**HOW TO COMPLETE THIS TASK**: Transcribe each entry exactly as it appears, leaving out any picture it holds.

**GIVEN DATA**:
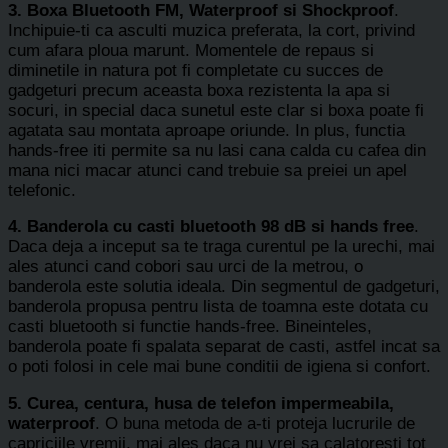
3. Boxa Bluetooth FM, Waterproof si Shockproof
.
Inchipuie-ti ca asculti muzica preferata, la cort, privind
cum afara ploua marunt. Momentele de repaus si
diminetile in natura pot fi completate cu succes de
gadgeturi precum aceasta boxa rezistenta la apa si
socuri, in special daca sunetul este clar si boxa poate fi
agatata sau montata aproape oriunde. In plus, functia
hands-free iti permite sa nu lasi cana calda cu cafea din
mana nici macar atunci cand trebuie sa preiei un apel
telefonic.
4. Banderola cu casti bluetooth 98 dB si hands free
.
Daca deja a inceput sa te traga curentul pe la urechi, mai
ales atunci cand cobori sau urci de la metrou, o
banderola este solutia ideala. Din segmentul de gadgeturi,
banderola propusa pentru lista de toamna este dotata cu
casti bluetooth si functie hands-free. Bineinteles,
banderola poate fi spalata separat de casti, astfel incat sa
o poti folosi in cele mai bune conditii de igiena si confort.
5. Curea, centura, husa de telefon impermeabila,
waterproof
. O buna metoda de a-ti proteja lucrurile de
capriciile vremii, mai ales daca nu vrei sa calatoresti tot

**COMPLETED TASK**:
3. Boxa Bluetooth FM, Waterproof si Shockproof
.
Inchipuie-ti ca asculti muzica preferata, la cort, privind
cum afara ploua marunt. Momentele de repaus si
diminetile in natura pot fi completate cu succes de
gadgeturi precum aceasta boxa rezistenta la apa si
socuri, in special daca sunetul este clar si boxa poate fi
agatata sau montata aproape oriunde. In plus, functia
hands-free iti permite sa nu lasi cana calda cu cafea din
mana nici macar atunci cand trebuie sa preiei un apel
telefonic.
4. Banderola cu casti bluetooth 98 dB si hands free
.
Daca deja a inceput sa te traga curentul pe la urechi, mai
ales atunci cand cobori sau urci de la metrou, o
banderola este solutia ideala. Din segmentul de gadgeturi,
banderola propusa pentru lista de toamna este dotata cu
casti bluetooth si functie hands-free. Bineinteles,
banderola poate fi spalata separat de casti, astfel incat sa
o poti folosi in cele mai bune conditii de igiena si confort.
5. Curea, centura, husa de telefon impermeabila,
waterproof
. O buna metoda de a-ti proteja lucrurile de
capriciile vremii, mai ales daca nu vrei sa calatoresti tot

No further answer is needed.